"Parthenope": La Trampa de la Belleza
- Violeta Reyes Gutiérrez
- 26 mar
- 3 Min. de lectura
Actualizado: 26 mar
Paolo Sorrentino ha desarrollado un estilo muy reconocible en su cine: imágenes cuidadosamente compuestas, personajes extravagantes y una fijación por la belleza. Desde 'La gran belleza' hasta 'Fue la mano de Dios', su cine refleja una fuerte conexión con Italia. Con Parthenope, vuelve a este escenario para encantarnos con Nápoles, su ciudad natal, con una película que busca ser grandiosa, profunda y reflexiva.

La historia sigue a Parthenope, una joven que crece en Nápoles, una ciudad que, al igual que ella, es presentada como un símbolo de belleza inalcanzable. Su nombre proviene de la mitología griega: Parthenope era una sirena que, al ser incapaz de seducir a Odiseo con su canto, murió ahogada y su cuerpo, arrastrado por el mar, dio origen a Nápoles. Sorrentino construye un paralelismo entre ambas: la ciudad y la protagonista son admiradas, deseadas e idealizadas hasta el punto de perderse en ellas.
A medida que Parthenope avanza en su vida, su identidad parece estar marcada por la fascinación que despierta en los demás (mayoritariamente, figuras masculinas), dejando en segundo plano sus propios deseos o inquietudes. Su historia de vida, su sensualidad, sus cuestionamientos, su futuro, todo parece supeditado a su atractivo y a la mirada del deseo masculino, reduciendo al personaje a un ideal más que a una figura con voz propia. La película sabe que esta representación puede ser un punto de inflexión, pero en lugar de desafiar realmente la idea, parece más interesada en justificarla con largos discursos que, en vez de aportar una reflexión, terminan reforzando la misma mirada masculina con la que el personaje fue concebido.
Es bajo esta misma idea donde se nos instaura la religión — otra constante en la filmografía de Sorrentino — con un tratamiento que va más allá de lo metafórico, sugiriendo incluso que Dios podría desear a Parthenope. Al mismo tiempo, el filme no deja de lado la imagen corrupta de la iglesia, recurrente en el cine del director.

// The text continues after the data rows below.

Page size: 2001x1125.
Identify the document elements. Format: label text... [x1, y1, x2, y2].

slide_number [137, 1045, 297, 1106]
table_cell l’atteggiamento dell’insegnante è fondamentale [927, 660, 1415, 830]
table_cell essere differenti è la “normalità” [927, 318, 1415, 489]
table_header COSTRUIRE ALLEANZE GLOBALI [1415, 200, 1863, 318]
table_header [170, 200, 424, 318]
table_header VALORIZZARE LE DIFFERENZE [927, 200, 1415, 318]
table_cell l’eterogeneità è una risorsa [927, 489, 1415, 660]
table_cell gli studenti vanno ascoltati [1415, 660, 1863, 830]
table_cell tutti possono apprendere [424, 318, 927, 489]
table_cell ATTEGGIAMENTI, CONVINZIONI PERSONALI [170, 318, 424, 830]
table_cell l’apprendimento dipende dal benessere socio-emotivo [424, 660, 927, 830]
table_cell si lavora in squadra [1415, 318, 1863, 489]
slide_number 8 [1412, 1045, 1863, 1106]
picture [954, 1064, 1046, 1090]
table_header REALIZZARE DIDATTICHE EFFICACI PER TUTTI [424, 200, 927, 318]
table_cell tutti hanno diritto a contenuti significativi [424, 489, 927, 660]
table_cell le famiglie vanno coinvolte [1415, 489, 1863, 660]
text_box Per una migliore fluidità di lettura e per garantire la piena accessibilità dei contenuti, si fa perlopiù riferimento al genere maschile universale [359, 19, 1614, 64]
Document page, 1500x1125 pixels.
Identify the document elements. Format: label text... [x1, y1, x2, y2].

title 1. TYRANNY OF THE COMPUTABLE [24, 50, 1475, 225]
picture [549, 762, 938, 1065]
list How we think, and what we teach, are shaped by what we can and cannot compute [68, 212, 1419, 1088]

Visualmente, Parthenope es, como era de esperarse, impecable. Sorrentino, junto a Daria D’Antonio—directora de fotografía con quien ya trabajó en Fue la mano de Dios—parece haber perfeccionado la fórmula para capturar un imaginario de belleza con un dominio absoluto del lenguaje cinematográfico. Sin embargo, más allá de lo visual, la película deja poco espacio para algo más sustancial. Su discurso sobre la antropología—que insinúa que la vida misma es la gran respuesta a todas las preguntas sobre la humanidad—se siente vacío, una idea que pretende ser profunda sin llegar realmente a explorarse.
Dentro de todo, hay algo que se mantiene sólido: las interpretaciones. Celeste Dalla Porta, en su primer papel protagónico, dota a Parthenope de un peso teatral, con matices que se reflejan en planos donde su mirada lo dice todo, incluso cuando el guion la reduce constantemente a un símbolo. También destaca el personaje del profesor, interpretado por Silvio Orlando (The Young Pope), quien por momentos da profundidad a la historia. A esto se suma el cameo de Gary Oldman como el escritor John Cheever, aportando otra figura de poder a la particular galería de personajes masculinos que rodean a Parthenope. Sin embargo, al final, todos refuerzan la sensación de que son los hombres quienes terminan definiendo su rumbo, ya sea por lo que aportan a su vida o por lo que restan.

Parthenope, encarna la pretensión de su propio discurso. Se da vueltas en su propia construcción estética sin aportar realmente un nuevo matiz a las obsesiones de su director. A medida que avanza, la narrativa parece perderse, especialmente en su último tramo. El salto temporal que se realiza, se siente abrupto, como si la película, que hasta ese momento construía con intensidad la complejidad de su protagonista, de pronto soltara esa conexión sin transición. Se entiende la analogía que Sorrentino intenta plasmar, pero la omisión del desarrollo se siente más evidente que la presencia de aquello que intenta llenar los vacíos.
Si bien el filme busca dejar reflexiones, en su intento de alcanzar un punto de profundidad (con un pasaje surrealista incluido), desliga la historia de su propio eje, haciendo que el encanto que construye se diluya a medida que avanza. De lo metafórico a lo literal, Parthenope, como personaje, queda prisionera de la misma belleza que la define, sin espacio para una evolución que vaya más allá de su imagen o los cuestionamientos que surgen en base a lo hegemónico, queriéndolo o no, tanto para bien como para mal, termina por sentenciar lo que busca cuestionar.